:: The input ::
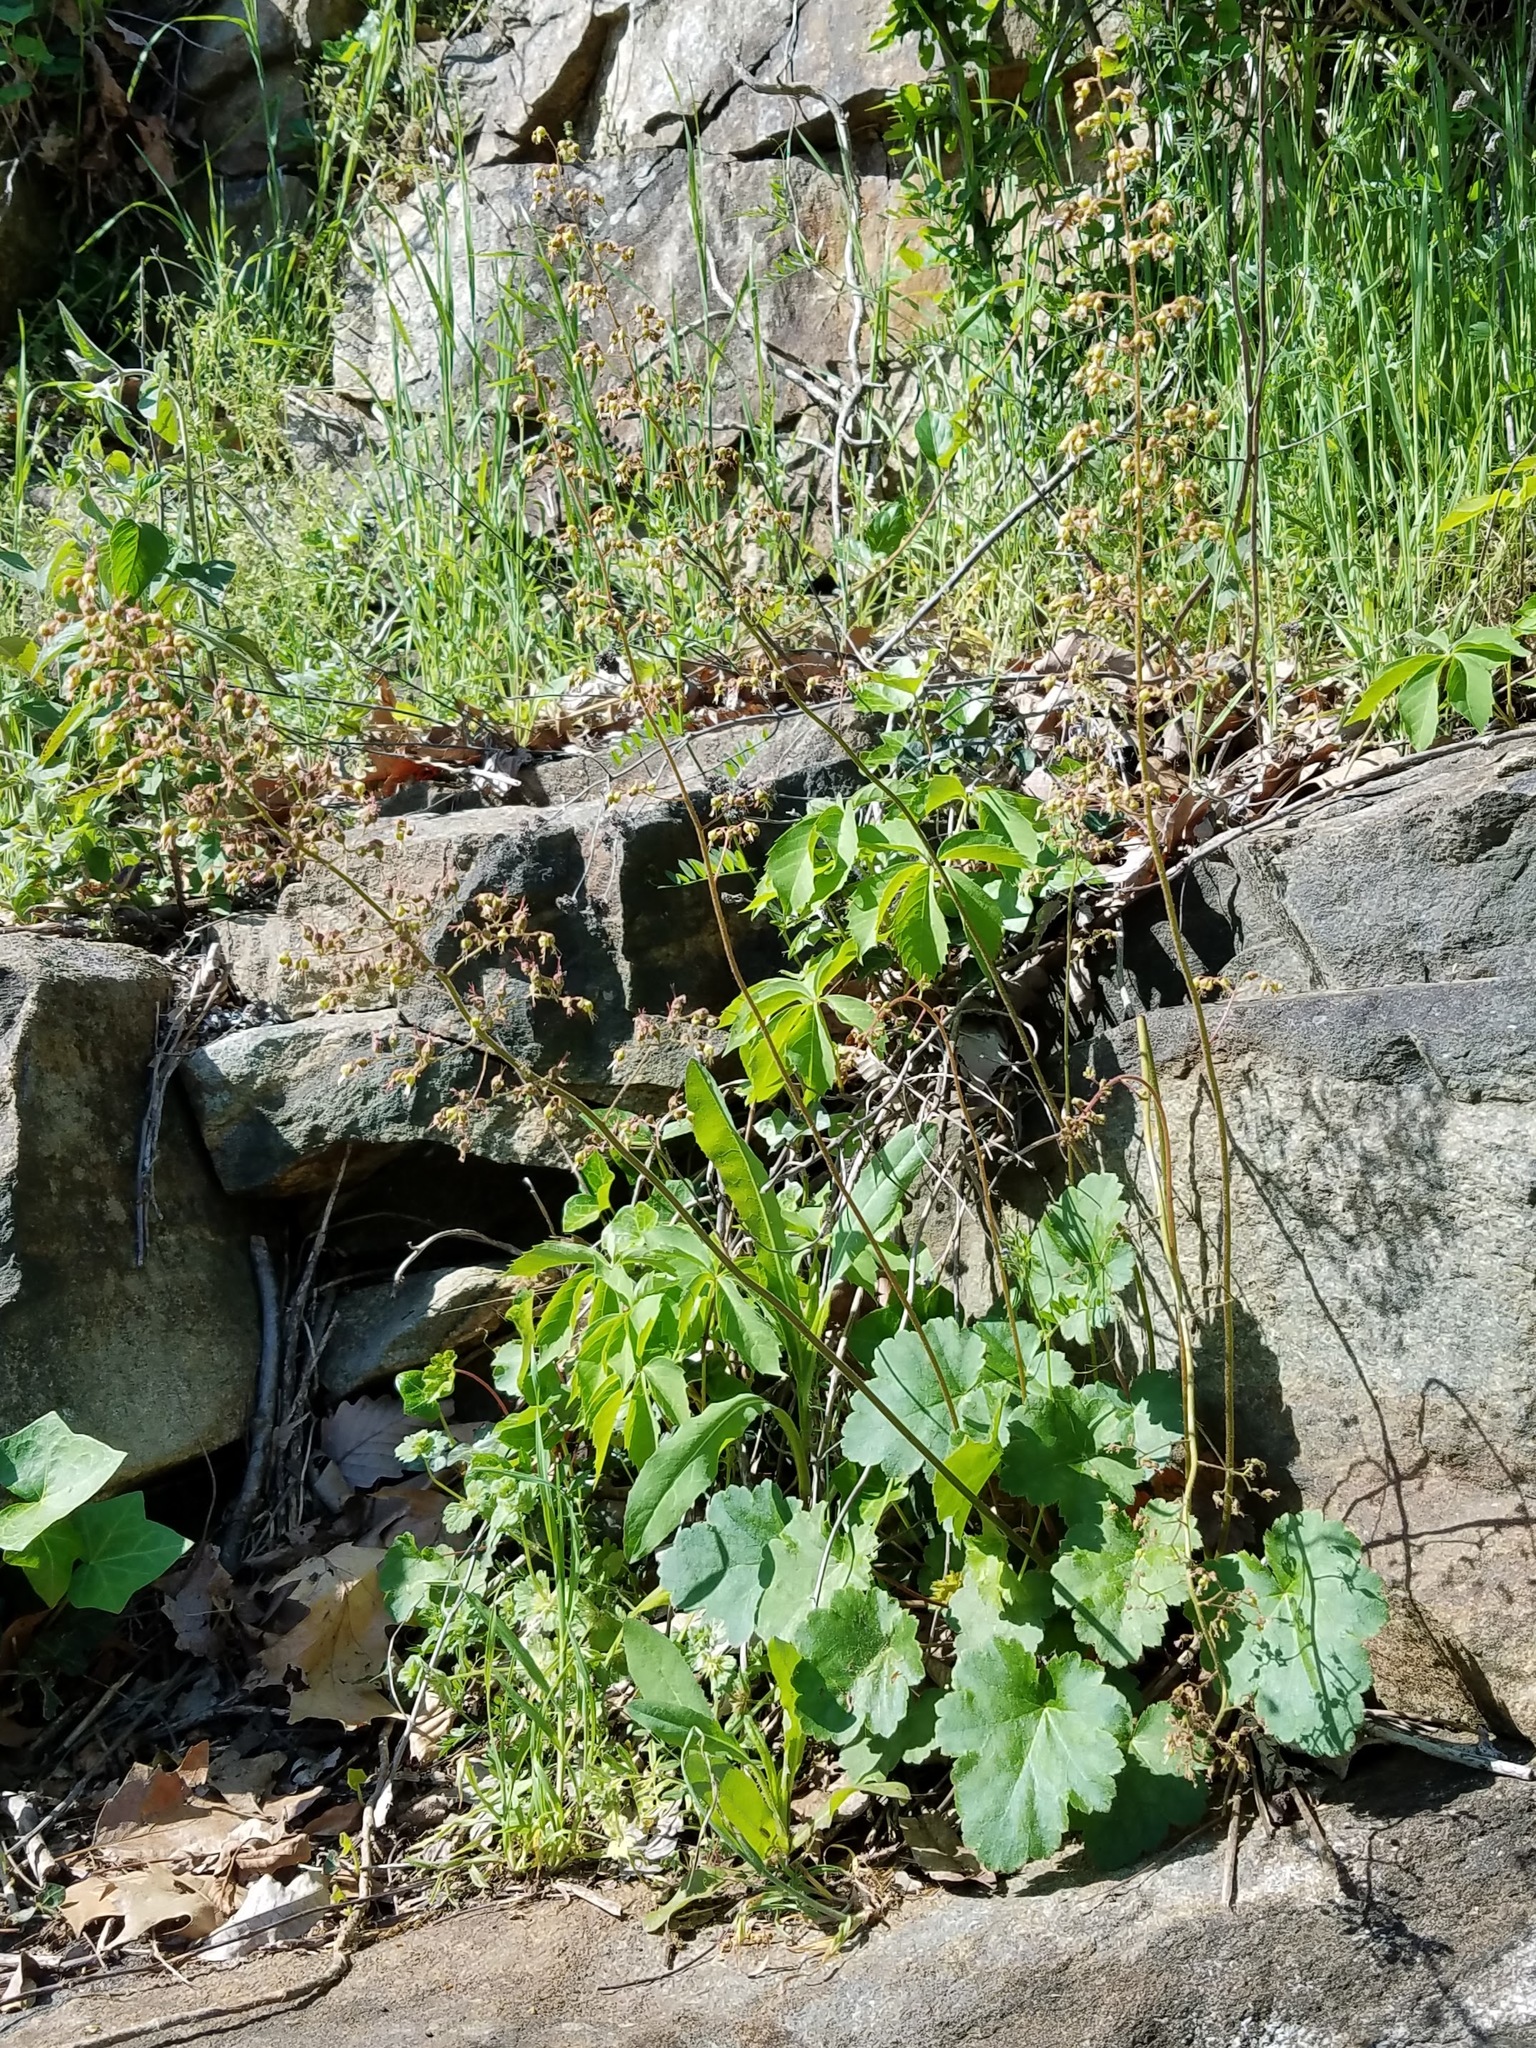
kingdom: Plantae
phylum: Tracheophyta
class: Magnoliopsida
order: Saxifragales
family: Saxifragaceae
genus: Heuchera
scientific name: Heuchera americana
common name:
:::
## Exercise objective
Rewrite the lines of all the records with "scientific name" changed to "Latin name" and everything else kept the same. Leave out the pictures.

## Expected answer
kingdom: Plantae
phylum: Tracheophyta
class: Magnoliopsida
order: Saxifragales
family: Saxifragaceae
genus: Heuchera
Latin name: Heuchera americana
common name:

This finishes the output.